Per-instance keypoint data
- - -

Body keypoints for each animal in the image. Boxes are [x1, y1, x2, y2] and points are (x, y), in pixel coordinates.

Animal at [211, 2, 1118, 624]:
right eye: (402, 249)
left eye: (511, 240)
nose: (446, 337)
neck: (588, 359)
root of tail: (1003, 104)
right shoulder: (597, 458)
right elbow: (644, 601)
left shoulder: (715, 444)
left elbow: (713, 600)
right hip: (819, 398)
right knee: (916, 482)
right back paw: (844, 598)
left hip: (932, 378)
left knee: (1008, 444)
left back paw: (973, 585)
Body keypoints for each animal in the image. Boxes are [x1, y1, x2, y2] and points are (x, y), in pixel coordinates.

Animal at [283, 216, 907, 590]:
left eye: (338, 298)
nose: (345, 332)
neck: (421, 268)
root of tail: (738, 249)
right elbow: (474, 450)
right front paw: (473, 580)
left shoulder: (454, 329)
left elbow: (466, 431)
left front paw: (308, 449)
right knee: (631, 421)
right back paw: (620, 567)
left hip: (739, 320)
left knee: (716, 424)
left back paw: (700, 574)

- - -

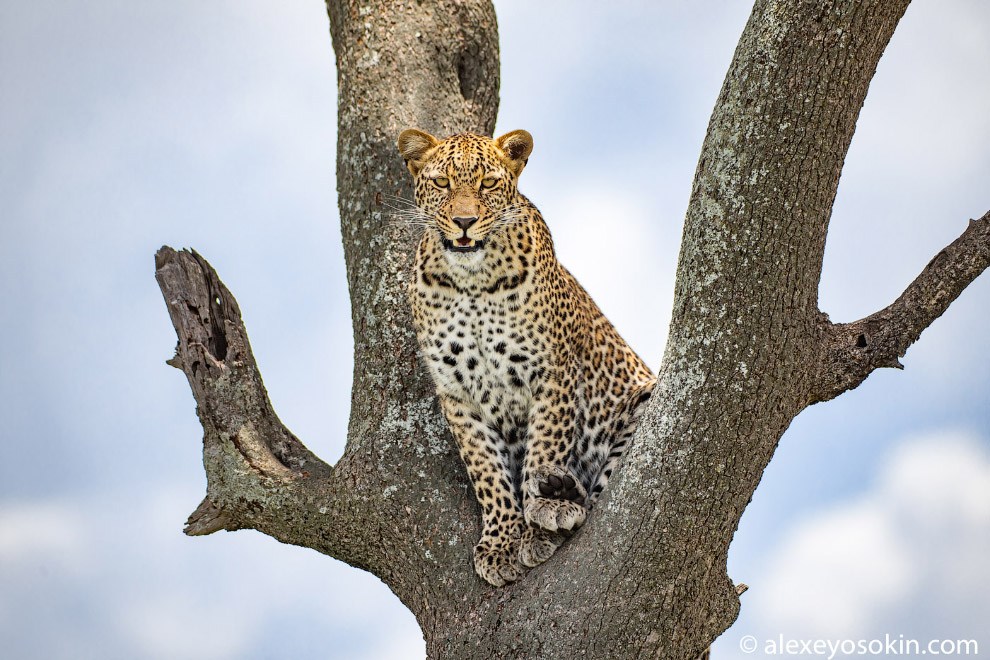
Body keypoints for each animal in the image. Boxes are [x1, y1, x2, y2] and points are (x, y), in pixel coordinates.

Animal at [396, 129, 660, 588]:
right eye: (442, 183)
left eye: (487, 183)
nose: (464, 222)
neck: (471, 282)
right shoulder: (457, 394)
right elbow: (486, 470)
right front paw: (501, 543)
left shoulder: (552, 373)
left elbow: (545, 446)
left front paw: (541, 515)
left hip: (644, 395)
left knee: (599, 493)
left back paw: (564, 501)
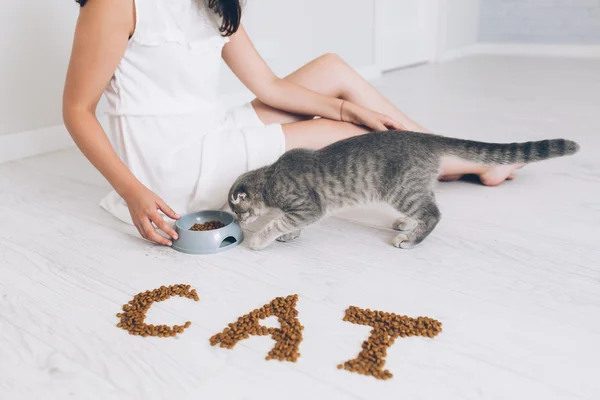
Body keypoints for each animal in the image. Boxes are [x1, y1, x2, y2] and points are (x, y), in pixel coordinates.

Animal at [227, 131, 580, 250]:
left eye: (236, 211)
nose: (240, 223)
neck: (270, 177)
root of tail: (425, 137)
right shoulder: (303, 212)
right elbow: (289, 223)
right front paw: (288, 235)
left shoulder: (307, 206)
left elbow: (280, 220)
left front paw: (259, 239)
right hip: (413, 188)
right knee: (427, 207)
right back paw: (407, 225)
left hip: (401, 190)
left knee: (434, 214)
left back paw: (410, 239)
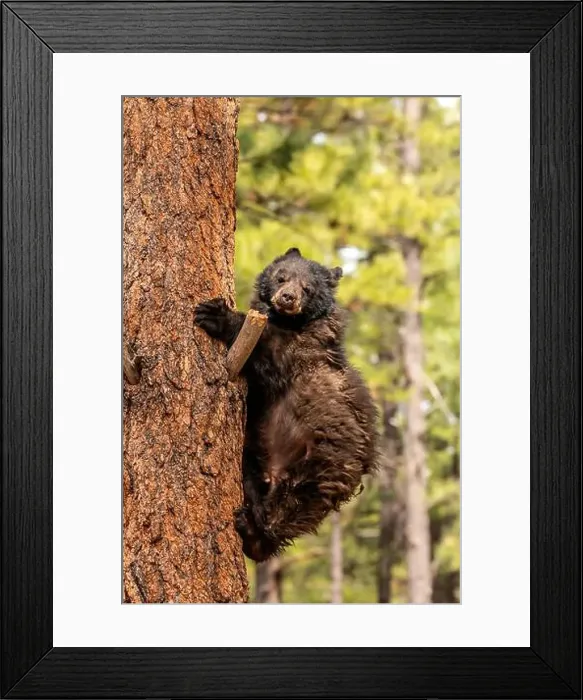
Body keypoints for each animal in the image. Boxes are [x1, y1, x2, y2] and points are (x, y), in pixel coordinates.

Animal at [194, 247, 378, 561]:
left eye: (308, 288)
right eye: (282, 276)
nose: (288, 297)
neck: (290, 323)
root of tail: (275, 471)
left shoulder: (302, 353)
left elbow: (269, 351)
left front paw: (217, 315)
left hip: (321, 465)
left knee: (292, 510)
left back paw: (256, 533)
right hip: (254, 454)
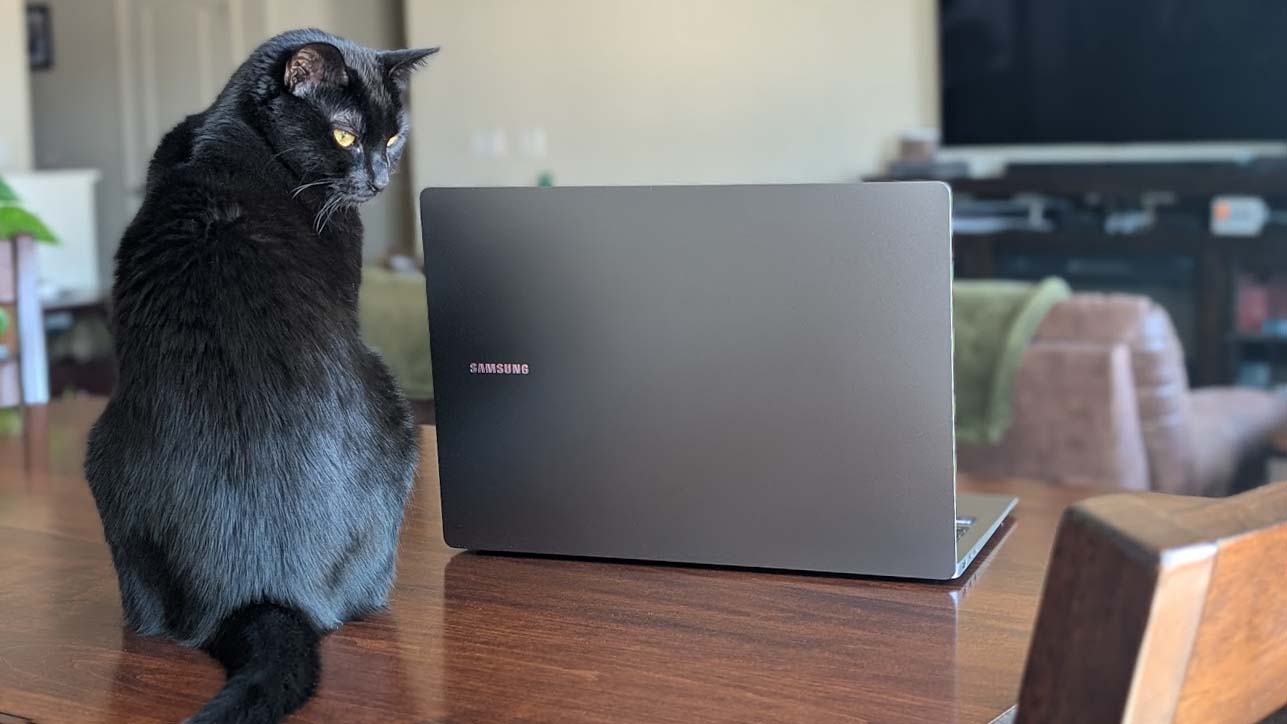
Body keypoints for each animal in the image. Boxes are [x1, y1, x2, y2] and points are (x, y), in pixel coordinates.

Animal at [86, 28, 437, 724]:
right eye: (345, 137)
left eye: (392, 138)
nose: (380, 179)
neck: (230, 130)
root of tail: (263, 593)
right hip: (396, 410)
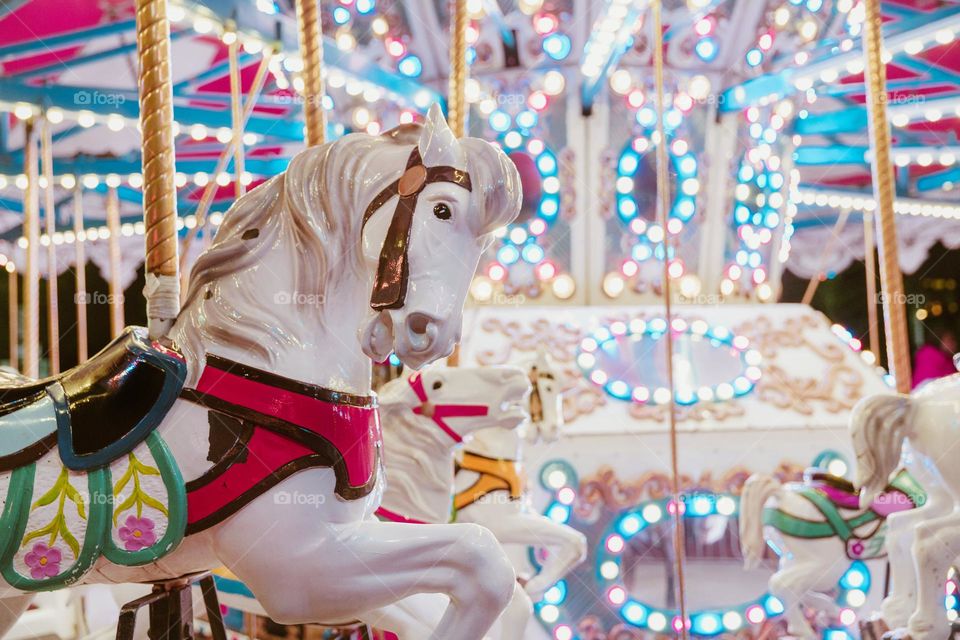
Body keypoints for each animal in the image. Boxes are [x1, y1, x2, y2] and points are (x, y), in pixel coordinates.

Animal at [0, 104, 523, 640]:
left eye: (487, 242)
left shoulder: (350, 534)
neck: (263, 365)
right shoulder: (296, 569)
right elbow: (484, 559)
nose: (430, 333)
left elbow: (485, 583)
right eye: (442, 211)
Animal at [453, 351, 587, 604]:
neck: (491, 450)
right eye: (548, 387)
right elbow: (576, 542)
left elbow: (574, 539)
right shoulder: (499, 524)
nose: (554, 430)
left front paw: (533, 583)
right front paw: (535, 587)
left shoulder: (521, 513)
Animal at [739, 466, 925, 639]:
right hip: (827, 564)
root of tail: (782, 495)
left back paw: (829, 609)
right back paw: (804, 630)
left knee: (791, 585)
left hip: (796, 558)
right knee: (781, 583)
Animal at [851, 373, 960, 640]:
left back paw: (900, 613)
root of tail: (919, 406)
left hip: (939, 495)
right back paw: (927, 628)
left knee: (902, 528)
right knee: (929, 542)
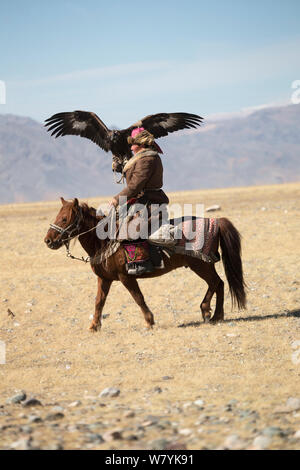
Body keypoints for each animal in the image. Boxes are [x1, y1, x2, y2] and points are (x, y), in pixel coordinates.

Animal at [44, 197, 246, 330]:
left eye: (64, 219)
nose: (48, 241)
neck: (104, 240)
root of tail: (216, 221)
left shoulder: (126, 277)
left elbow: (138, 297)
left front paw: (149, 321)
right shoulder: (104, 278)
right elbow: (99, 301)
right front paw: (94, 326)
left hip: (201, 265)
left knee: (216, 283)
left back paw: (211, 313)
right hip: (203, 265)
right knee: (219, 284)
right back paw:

- - -

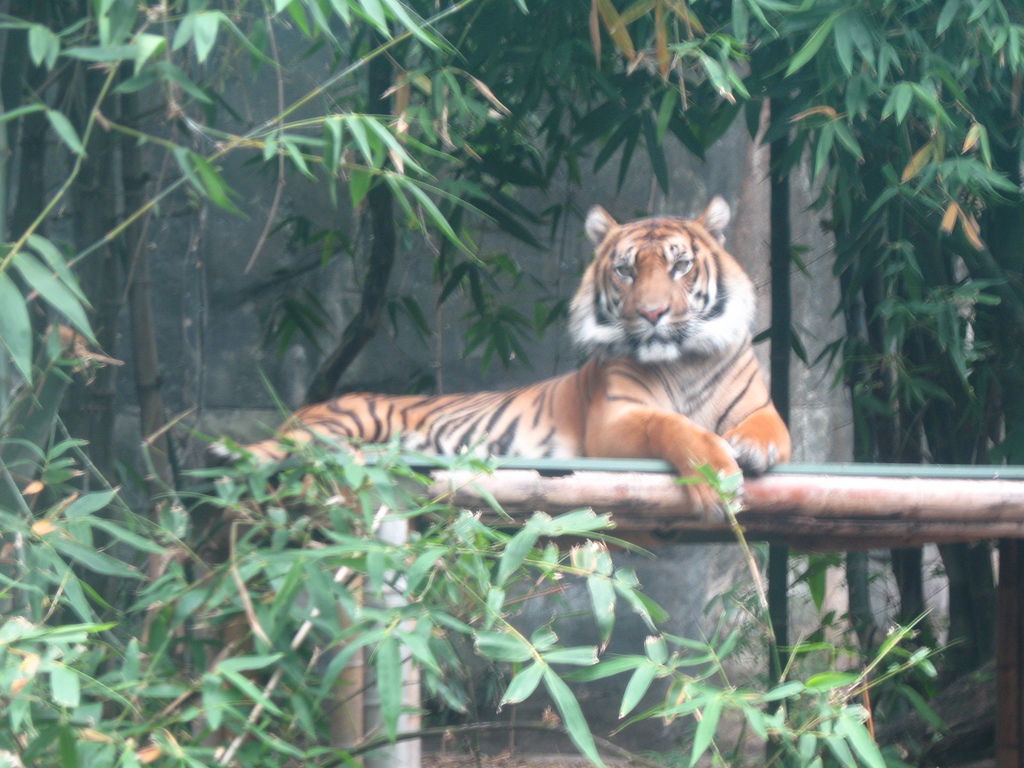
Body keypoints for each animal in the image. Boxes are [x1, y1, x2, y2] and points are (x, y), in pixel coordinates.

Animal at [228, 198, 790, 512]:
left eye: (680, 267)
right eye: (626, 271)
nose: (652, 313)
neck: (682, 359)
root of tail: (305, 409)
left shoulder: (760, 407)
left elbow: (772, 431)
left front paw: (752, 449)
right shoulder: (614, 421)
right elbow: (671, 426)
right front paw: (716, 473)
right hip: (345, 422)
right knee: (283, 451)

- - -

WHAT YOU ARE ASKED TO DO. Looking at the data above, return every line from the one with "right elbow: (671, 426)" down to the one with "right knee: (283, 451)", exactly and inclusively.

SOLUTION TO THIS TASK.
right elbow: (671, 426)
right front paw: (716, 473)
right hip: (345, 422)
right knee: (283, 451)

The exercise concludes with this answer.